The findings suggest MAPK/ERK activation could serve as a biomarker for identifying patients more likely to benefit from immunotherapy. According to Sonabend, the implications may extend well beyond checkpoint inhibitors alone.
“This biomarker might actually be relevant for all kinds of glioblastoma immunotherapy that rely on T-cells, which includes the vast majority of immunotherapy approaches,” he said.
At the same time, Sonabend cautions that MAPK activation is not a guarantee of response.
“It is very clear that this MAP kinase activation is necessary, but not sufficient,” Sonabend said. “Because you can have this pathway activated and not respond, but it is very clear that if you don’t have this pathway, you’re unlikely to respond.”
Looking ahead, the team hopes to translate the findings into clinical practice by refining how the MAPK pathway activity is measured and evaluated in patients. Sonabend said his team at Northwestern Memorial Hospital has already begun routinely testing tumor samples for the biomarker.
“We’re now routinely testing for this biomarker at Northwestern,” said Sonabend, who is also a member of the Robert H. Lurie Comprehensive Cancer Center of Northwestern University. “One of the biggest challenges and interesting projects for me is to come up with a better way to look at MAP kinase activation that is easier and can be done by any lab in the world, so that it can impact brain tumor patients and not rely on a highly selected tertiary medical center.”
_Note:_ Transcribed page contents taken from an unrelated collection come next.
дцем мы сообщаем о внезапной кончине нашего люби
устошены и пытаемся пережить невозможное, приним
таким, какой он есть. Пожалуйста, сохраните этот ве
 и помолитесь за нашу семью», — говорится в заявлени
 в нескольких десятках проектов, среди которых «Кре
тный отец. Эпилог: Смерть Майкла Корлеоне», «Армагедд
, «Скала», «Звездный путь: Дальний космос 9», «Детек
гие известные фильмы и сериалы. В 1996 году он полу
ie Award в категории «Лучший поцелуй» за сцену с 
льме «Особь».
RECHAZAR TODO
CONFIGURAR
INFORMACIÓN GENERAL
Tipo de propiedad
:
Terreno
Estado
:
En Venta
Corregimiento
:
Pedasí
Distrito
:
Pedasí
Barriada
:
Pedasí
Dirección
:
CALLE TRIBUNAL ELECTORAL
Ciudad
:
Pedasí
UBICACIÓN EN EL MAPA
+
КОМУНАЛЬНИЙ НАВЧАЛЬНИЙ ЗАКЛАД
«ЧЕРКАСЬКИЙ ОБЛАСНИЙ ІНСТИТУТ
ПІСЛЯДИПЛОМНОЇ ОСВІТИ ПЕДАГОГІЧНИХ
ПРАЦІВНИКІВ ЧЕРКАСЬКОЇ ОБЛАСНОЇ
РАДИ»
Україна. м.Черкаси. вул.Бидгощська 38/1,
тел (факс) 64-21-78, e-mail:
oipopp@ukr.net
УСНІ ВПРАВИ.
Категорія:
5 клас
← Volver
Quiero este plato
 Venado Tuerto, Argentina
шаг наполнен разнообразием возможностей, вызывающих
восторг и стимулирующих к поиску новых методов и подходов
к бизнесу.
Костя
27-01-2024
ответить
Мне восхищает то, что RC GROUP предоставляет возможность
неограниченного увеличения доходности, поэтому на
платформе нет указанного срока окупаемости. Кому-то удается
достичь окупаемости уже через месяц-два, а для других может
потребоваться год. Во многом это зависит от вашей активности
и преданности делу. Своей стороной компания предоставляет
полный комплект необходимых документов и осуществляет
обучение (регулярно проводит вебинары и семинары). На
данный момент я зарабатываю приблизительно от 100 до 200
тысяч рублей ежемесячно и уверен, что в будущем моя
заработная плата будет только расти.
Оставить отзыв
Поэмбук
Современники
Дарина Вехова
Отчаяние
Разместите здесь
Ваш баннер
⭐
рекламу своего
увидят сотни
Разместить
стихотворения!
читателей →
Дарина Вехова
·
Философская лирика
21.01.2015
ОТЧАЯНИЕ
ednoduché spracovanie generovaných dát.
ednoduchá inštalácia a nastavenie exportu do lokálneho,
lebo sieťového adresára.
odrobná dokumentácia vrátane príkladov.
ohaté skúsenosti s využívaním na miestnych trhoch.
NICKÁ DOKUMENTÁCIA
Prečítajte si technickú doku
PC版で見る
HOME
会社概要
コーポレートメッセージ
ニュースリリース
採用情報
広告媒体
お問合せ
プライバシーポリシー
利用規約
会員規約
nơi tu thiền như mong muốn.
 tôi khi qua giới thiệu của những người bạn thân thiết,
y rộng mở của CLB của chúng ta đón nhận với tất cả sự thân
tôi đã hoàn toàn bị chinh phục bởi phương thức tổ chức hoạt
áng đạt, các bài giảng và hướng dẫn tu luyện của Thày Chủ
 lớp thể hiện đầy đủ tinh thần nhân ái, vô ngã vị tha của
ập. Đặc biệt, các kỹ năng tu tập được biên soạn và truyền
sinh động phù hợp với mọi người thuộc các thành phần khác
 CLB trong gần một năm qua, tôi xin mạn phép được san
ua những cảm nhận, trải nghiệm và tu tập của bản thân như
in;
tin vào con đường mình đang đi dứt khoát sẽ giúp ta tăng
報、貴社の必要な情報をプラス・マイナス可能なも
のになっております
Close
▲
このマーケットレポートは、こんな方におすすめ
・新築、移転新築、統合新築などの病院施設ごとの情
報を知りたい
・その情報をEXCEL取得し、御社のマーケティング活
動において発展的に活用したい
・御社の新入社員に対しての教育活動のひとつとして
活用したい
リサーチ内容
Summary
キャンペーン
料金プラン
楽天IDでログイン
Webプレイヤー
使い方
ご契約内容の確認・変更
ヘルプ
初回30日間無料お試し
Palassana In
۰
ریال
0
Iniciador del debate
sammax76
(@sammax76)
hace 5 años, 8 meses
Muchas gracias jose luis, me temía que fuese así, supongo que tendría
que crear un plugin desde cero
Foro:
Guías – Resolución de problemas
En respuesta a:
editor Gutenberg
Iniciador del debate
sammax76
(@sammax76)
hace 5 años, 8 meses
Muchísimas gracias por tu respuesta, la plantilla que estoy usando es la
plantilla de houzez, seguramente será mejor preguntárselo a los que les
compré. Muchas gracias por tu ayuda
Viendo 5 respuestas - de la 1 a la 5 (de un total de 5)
While additional studies and clinical validation will be needed, Sonabend said the new research provides some of the strongest evidence to date that MAPK/ERK signaling plays a role in shaping glioblastoma immunotherapy responses.
The study was supported by National Institutes of Health grants 1R01NS110703-01A1, 1U19CA264338-01, 1R01NS122395, 5R01CA290737, R37CA258426, P50CA221747 SPORE for Translational Approaches to Brain Cancer, and the Northwestern Nervous System Tumor Bank, as well as philanthropic support from the Sharon Moceri Foundation and Tina and Victor Kedaitis.